I wanted to tell those people that the same gigantic Shrek-like hands that they feared were the same hands that once held a panting hummingbird that had stopped to take a rest.  They brushed my hair before loading me up to take to the babysitter.  They fed an obese hound dog ice cream each night.  Those hands built me a bookcase for my dorm room.  They used to hold both of my feet entirely while we watched the news.   I understood the necessity of the restraints, but it broke my heart to view the reality of them.  I was also slightly mortified that my daddy had acted that way in public.  I wondered for a second if he said the "really bad cuss words" during his tyrade.  This was another side of my dad that I wanted to warn them about.  I knew very well the uneasy feeling if we were kept waiting too long at a restaurant.  The disquiet that would accompany a solicitor at our front door.  Used car salesmen, rude waitresses, snappy grocery clerks, and missionaries all saw the brunt of my dad's impatience.  I spent most of my adolescence courting mortification.  I didn't want to even imagine what the ICU staff had witnessed. 

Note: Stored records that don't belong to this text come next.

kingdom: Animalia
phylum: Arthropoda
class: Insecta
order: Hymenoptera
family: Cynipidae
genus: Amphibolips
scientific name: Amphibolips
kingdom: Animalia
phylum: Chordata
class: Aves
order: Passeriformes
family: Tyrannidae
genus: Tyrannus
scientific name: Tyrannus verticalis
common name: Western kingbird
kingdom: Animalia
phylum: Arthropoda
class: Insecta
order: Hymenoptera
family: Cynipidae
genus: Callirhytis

But, I can't focus on that now.  We are on day three of his ICU stay.  He is making a little progress, not the leaps and bounds that I expected...but clearly, that isn't the right way.  He has been taken off the Jacko meds, so he should be slowly coming out of the fog...again.  The brute strength that he has relied on to get him out of sticky situations is of no use now.  What he needs now is quiet determination and patience.  There are a couple of machines that won't be there when I go see him today, but most of all, I hope the furrowed brow, the restlessness, and the struggle have also been removed from the room.  I want hummingbird in the hand dad back. 
 

1 comment:

  1. I'm kind of at a loss for words on this, but I'm thinking about you and your dad. Once things calm down a bit for both of us, we'll have to have a pizza/movie/bitchfest night.